I stop and look around. There’s a student standing near the entrance doors, phone pressed to his ear, holding another book tucked under his arm. He lifts the phone slightly when he spots me.
“That you?” he says into it.
“That’s me,” I reply, already moving toward him. He lowers the phone as I approach, giving me a once-over. Sneakers, jersey, that particular brand of teenage nonchalance that borders on performance. Up close, he looks younger than he sounds.
“You good?” he asks casually, holding out the phone.
I take it from him, my grip probably tighter than necessary. “Thank you.”

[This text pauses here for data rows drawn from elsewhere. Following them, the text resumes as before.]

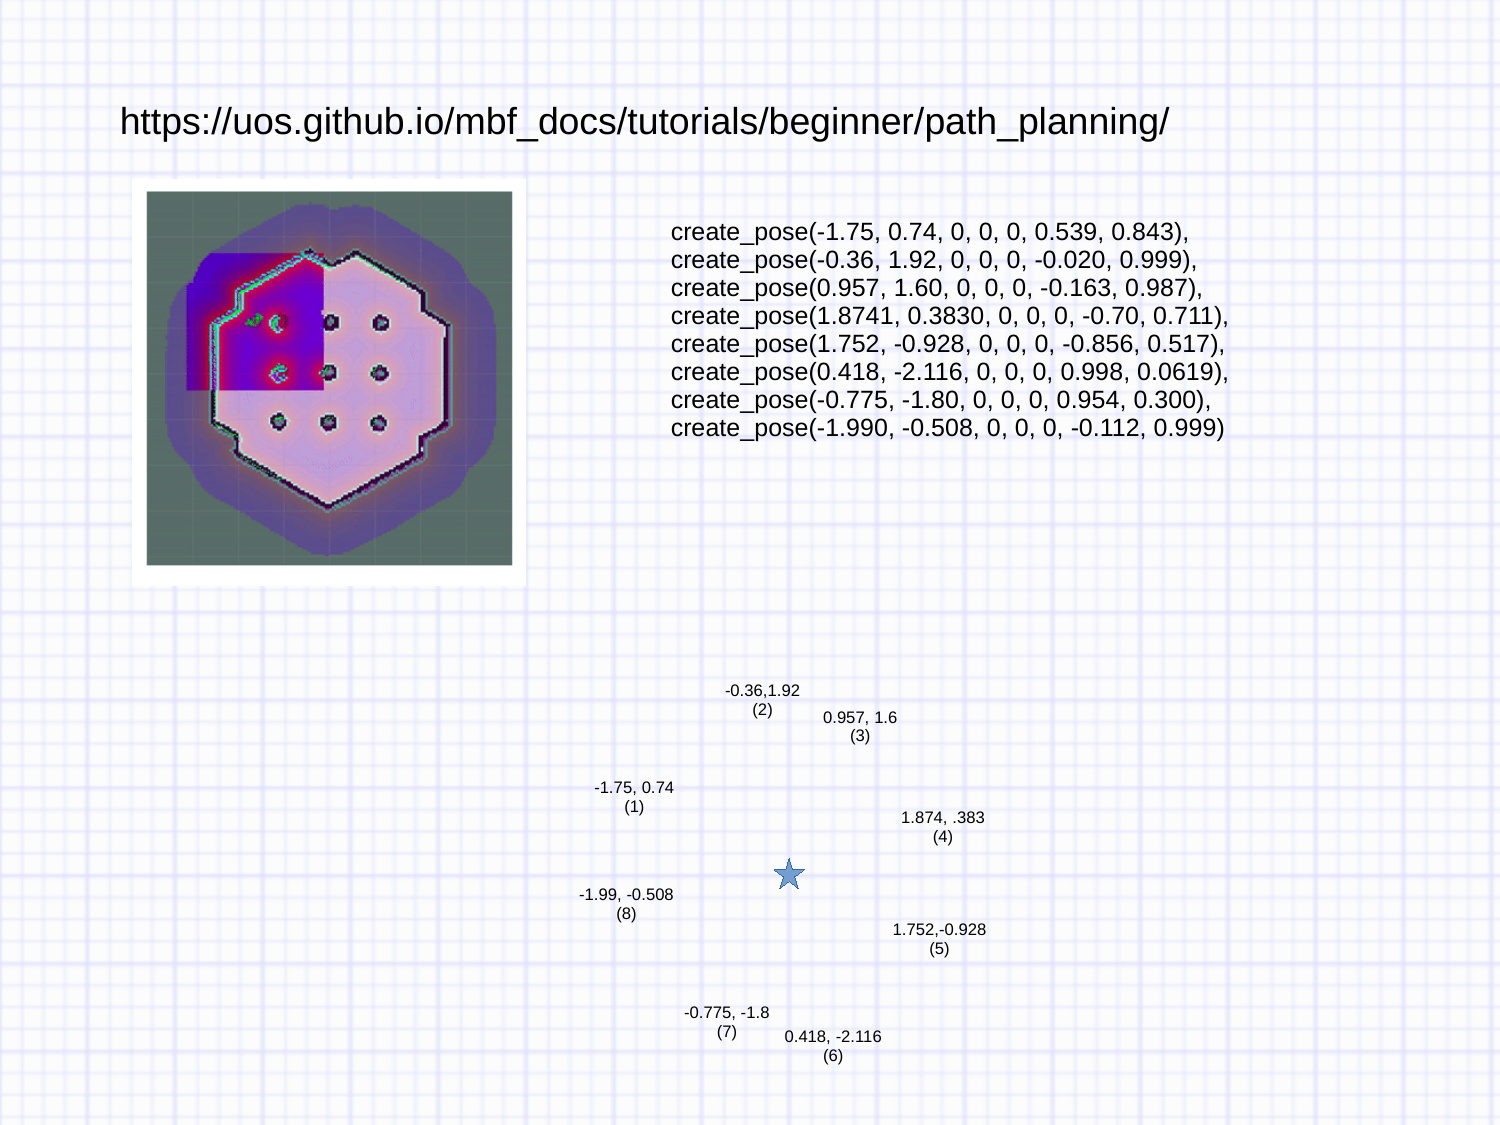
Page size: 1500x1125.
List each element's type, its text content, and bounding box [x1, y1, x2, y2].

text_box 1.874, .383 (4) [883, 801, 1003, 854]
text_box -0.36,1.92 (2) [702, 673, 823, 727]
text_box -1.75, 0.74 (1) [574, 771, 695, 824]
text_box -1.99, -0.508 (8) [550, 878, 703, 950]
text_box 1.752,-0.928 (5) [863, 913, 1016, 985]
text_box [774, 858, 805, 889]
picture [0, 0, 1500, 1125]
text_box https://uos.github.io/mbf_docs/tutorials/beginner/path_planning/ [105, 93, 1185, 150]
text_box -0.775, -1.8 (7) [651, 996, 803, 1068]
text_box create_pose(-1.75, 0.74, 0, 0, 0, 0.539, 0.843), create_pose(-0.36, 1.92, 0, 0, 0, -0.020, 0.999), create_pose(0.957, 1.60, 0, 0, 0, -0.163, 0.987), create_pose(1.8741, 0.3830, 0, 0, 0, -0.70, 0.711), create_pose(1.752, -0.928, 0, 0, 0, -0.856, 0.517), create_pose(0.418, -2.116, 0, 0, 0, 0.998, 0.0619), create_pose(-0.775, -1.80, 0, 0, 0, 0.954, 0.300), create_pose(-1.990, -0.508, 0, 0, 0, -0.112, 0.999) [600, 210, 1246, 449]
text_box 0.957, 1.6 (3) [800, 700, 921, 753]
text_box 0.418, -2.116 (6) [757, 1019, 909, 1091]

He shrugs. “It was just sitting on top of this.” He lifts the book under his arm. “Figured it was Mr. Ashbrook’s too. Since he teaches literature and stuff.”
Despite everything, something in me almost exhales at that.
“Right,” I mutter. “Thanks.”
He tilts his head slightly, studying me now. “He okay?”
I shake my head automatically. “Yeah. Yes. He’s fine.”
The kid’s eyebrow lifts just a fraction, like he doesn’t fully buy it. “You sure?” he says. “You look kinda....” He gestures vaguely. “...intense.”
I ignore that. “Where did you find it?” I ask instead.
He jerks his thumb toward the building. “One of the classrooms down that hall. Door was open. Phone was just there.”
“And he wasn’t?”
“Nah.” He frowns slightly now, like he’s replaying it. “Room was empty.”
Empty. My stomach tightens again.
“You sure?”
“Yeah, man.” He shifts his weight. “Lights were off. Desks all normal. Nobody there.”
I glance past him at the entrance, already mapping possibilities.
“Maybe try the bleachers?” he adds. “Or the staffroom. I dunno.”
He lets out a small chuckle. “Or the library. I’ve seen him in there a couple times just.... reading. For no reason. Like he doesn’t get enough of that at work.”
“For no reason,” I repeat under my breath.
“Where’s the staffroom?” I ask quickly. “And the library.”
The kid shifts the book under his arm and gestures inside with broad, loose movements, like he’s mapping out a skate park instead of a school building. Down the main hallway past the trophy cases. Left at the science wing. The staffroom is near the administrative offices... “you’ll see a bunch of sad beige doors,” he says. The library’s on the second floor, up the stairs near the art rooms. “Big glass wall. Kinda hard to miss.”
He throws in landmarks that probably make more sense to him than they do to me.... a vending machine that “eats your dollars,” a busted water fountain, a mural of something that “kinda looks like a depressed eagle.”
I nod once when he’s done, committing it to memory the way I do contracts and clauses.... quickly, precisely, no room for error.
“Got it. Thanks,” I say.
He gives me a half-salute, already disengaging. “Yeah. Good luck, Suit.”
I’m already moving. The building looms ahead of me, too quiet for this time of day. And I have no idea where to start.